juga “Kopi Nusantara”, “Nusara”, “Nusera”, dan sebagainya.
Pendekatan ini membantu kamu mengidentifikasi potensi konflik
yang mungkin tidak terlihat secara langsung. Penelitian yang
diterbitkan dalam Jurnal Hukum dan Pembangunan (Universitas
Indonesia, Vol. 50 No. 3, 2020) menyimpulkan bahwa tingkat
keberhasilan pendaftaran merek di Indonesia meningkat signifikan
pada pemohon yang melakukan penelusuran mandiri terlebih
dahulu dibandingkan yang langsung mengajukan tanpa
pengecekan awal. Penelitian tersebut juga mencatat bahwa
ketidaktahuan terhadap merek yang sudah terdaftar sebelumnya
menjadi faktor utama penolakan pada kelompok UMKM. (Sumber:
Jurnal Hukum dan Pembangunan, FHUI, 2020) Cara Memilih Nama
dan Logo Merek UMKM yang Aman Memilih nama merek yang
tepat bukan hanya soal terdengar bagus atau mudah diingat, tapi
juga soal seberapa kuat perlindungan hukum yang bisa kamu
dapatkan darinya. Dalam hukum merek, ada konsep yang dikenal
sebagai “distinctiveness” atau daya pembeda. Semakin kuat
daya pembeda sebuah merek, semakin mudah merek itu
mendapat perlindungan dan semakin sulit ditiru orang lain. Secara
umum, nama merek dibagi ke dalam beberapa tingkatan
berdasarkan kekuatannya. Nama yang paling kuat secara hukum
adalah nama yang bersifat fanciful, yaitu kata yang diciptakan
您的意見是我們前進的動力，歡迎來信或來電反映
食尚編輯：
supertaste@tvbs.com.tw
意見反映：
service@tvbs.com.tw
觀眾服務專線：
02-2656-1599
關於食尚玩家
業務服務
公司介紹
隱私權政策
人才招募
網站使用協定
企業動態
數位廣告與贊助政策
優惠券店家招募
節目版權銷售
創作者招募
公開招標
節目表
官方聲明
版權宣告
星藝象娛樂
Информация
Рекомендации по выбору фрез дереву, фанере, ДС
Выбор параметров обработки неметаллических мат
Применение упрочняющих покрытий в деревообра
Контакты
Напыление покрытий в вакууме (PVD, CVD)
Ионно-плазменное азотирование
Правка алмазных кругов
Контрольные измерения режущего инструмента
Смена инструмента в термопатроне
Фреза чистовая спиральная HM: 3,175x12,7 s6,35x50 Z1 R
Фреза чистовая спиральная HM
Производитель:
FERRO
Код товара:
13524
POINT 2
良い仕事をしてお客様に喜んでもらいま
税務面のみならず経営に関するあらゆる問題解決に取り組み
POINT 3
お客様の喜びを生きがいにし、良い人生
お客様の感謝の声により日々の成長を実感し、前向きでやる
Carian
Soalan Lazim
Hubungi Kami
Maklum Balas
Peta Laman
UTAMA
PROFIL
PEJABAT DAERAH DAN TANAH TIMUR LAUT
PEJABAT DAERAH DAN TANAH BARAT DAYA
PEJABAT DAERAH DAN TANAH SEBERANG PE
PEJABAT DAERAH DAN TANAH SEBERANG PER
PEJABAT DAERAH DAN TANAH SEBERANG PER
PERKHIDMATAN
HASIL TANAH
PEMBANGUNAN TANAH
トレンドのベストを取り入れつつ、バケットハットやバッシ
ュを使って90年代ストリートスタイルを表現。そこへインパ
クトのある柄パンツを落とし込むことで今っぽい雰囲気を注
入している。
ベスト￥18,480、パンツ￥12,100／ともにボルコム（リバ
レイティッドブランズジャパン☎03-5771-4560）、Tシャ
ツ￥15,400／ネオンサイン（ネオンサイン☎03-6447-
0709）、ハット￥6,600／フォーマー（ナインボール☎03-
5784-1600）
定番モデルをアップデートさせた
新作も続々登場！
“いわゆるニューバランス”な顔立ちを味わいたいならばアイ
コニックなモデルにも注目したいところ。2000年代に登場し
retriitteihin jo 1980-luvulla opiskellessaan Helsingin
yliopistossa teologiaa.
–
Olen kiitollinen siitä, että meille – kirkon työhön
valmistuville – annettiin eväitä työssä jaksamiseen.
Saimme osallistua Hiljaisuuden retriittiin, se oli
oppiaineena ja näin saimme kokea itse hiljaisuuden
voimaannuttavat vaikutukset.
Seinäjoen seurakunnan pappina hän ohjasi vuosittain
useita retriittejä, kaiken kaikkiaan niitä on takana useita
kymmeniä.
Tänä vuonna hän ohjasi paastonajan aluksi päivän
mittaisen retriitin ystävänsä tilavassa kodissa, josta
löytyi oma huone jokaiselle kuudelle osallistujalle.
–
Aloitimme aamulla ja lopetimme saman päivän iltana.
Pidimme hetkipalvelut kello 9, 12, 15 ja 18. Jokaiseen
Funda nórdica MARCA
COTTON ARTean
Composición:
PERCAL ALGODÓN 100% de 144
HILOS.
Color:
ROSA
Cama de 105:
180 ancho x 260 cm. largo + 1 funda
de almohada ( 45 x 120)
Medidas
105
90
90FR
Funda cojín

Your assignment:
The response should be the listing above, limited to the lines between the one holding "Jurnal Hukum dan Pembangunan, FHUI, 2020)" and the one holding "dapatkan darinya. Dalam", inclusive, reproduced exactly.

Result for this task:
Jurnal Hukum dan Pembangunan, FHUI, 2020) Cara Memilih Nama
dan Logo Merek UMKM yang Aman Memilih nama merek yang
tepat bukan hanya soal terdengar bagus atau mudah diingat, tapi
juga soal seberapa kuat perlindungan hukum yang bisa kamu
dapatkan darinya. Dalam hukum merek, ada konsep yang dikenal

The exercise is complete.